Hörspiele interessieren John leider gar nicht. Ich hatte zwei gekauft und probiert, aber er entwickelt da gar kein Interesse. Er versteht das überhaupt nicht. Schade, denn bei einigen autistischen Kindern helfen Hörspiele ja sehr fürs Sprachverständnis und auch das eigene Sprechen.
kid37 - 16. Feb, 22:35

Ich bin mal mit Leuten mitgefahren, deren 4-Jährige Tochter sofort ausflippte, wenn nicht augenblicklich die "Trööröö"-Blümchen-Kassette im Auto angeschaltet wurde. Grausam. Ich beobachte das bei Jungeltern auch öfter, daß am Abendbrottisch nur noch "Kindergespräche" geführt werden (gerne mit spitzen Mund und Über-Lautstärke). Dabei fand ich Aufmerksamkeit als Kind auch nett, aber nicht zu sehr. Noch spannender war doch das Belauschen der "Erwachsenengespräche" - auch wenn man eigentlich nichts verstand.
Im Vergleich zu Frankreich fällt sowieso immer wieder diese Über-Verhätschelung des Nachwuchses auf (in entsprechenden Kreisen). In Frankreich laufen die Kinder "halt so mit" - ohne daß sich jemand als Rabeneltern fühlt.

RZ geht gar nicht.

mark793 - 17. Feb, 10:27

Bei uns (Tochter 14 Monate alt) stellt sich die Frage noch nicht so akut, aber ich habe den festen Vorsatz, der musikalisch-akustischen Infantilisierung unseres Haushalts klare Grenzen zu setzen. Schon allein aus wohlverstandenem Eigeninteresse (Ohrenkrebs-Prophylaxe).
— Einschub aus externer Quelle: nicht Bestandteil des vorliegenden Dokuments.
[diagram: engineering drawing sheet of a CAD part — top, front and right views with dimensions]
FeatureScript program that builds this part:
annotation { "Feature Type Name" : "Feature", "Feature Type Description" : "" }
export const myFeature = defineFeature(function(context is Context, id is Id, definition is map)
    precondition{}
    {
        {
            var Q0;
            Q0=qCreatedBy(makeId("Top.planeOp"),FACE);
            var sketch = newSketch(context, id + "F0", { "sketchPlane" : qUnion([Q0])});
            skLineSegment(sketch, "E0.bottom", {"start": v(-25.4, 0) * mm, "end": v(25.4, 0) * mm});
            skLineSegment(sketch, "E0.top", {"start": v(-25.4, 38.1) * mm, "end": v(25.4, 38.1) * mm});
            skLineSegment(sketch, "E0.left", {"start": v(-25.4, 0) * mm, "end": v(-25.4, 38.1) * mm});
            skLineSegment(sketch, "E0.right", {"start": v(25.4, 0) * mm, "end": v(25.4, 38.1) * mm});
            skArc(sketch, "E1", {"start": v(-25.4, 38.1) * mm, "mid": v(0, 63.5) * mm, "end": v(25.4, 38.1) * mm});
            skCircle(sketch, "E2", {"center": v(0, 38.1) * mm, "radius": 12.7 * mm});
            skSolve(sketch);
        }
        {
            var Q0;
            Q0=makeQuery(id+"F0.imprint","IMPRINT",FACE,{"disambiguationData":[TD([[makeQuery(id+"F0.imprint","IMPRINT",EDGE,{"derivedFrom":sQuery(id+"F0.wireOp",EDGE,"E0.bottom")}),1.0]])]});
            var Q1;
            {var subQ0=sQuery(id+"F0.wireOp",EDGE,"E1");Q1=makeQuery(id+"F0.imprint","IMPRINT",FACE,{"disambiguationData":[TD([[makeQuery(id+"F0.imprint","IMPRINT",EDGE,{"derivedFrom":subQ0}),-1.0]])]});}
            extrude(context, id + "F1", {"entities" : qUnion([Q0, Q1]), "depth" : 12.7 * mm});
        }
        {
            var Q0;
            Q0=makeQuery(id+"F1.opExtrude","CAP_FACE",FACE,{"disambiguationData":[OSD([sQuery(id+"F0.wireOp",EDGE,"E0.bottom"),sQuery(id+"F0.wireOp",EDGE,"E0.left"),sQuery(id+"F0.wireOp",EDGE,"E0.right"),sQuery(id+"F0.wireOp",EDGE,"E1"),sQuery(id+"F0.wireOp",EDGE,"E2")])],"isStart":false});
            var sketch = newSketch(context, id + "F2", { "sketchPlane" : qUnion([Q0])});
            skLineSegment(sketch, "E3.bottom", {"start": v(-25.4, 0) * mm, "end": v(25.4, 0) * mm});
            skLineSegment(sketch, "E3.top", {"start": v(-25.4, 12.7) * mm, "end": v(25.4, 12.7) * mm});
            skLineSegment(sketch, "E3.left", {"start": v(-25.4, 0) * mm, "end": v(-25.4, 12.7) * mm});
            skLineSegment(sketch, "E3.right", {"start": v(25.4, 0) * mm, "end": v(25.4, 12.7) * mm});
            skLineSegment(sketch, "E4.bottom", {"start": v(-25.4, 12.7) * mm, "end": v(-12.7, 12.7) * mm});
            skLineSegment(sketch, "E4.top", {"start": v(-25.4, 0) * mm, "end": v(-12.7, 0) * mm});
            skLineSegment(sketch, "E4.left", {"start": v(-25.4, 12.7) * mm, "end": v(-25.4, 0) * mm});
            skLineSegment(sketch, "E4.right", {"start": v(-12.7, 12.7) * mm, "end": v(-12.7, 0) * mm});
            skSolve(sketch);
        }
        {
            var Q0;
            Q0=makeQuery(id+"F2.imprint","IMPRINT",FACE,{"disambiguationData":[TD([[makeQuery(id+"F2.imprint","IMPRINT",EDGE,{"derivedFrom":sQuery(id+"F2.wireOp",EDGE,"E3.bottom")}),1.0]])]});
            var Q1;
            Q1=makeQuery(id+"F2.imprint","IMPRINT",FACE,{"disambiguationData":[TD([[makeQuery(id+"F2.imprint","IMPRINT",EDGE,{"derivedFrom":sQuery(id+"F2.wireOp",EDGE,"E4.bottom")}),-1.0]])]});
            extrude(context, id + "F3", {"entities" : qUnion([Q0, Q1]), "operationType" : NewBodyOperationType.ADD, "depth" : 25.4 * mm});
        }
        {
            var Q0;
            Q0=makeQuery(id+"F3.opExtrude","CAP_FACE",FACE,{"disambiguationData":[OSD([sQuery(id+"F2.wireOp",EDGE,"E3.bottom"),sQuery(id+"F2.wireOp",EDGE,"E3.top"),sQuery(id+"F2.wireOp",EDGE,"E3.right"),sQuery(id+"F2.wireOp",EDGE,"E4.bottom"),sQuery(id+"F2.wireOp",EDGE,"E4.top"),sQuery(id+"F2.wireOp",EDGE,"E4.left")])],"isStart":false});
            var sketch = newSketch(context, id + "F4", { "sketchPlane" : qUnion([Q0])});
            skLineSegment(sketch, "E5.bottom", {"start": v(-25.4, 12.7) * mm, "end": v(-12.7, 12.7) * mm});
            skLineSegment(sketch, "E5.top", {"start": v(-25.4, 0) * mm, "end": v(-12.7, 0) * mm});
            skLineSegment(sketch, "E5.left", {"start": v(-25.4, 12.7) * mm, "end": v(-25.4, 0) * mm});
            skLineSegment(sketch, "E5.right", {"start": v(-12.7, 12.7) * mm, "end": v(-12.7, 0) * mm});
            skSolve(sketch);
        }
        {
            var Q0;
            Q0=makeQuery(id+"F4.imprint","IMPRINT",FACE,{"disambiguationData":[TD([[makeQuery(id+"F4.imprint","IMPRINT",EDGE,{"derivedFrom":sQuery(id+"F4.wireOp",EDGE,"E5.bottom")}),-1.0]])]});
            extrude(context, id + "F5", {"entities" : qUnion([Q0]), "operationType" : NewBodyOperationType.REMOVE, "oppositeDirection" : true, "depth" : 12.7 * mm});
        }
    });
Auf der anderen Seite versteht es sich auch von selbst, dass ich die Kleine nicht mit Dimmu Borgir und Konsorten volldröhne oder vor lauter kultureller Überambition nur noch Mozart und Händelsohn-Bacholdy laufen lasse.

Ich finde eine klare Trennung der Beschallungsreviere absolut angemessen. Reaktionär ist was anderes - beispielsweise der alte viktorianische Erziehungsgrundsatz: Kinder soll man sehen, nicht hören. ;-)

Merryl - 21. Feb, 15:19

Nachdem ich mich dabei erwischt hatte, dass ich alleine im Auto nicht mal mehr bemerkte, das eine von diesen merkwürdigen Kinder-Kassetten im Auto hörte und das offenbar in meinem Hirn schon als normales Fahrgeräusch wahrgenommen hatte, habe ich eine ähnliche Entscheidung getroffen. Ähnlich, weil sie konsequent nicht zu machen ist ohne das man ca Fahrzeit minus eine halbe Minute konsequenten Terror von der Hinterbank hat. Aber es gibt sie noch die guten Dinge, ich empfehle beispielsweise die Hamburger Band Radau.

Zudem habe ich das Glück, dass meine beiden Kinder eingefleischte Travis Fans sind (sozialisiert über das "Sing"- Video) und das ertragen wir alle zu gleichen Teilen gut. Mein Sohn mag zudem Metallica.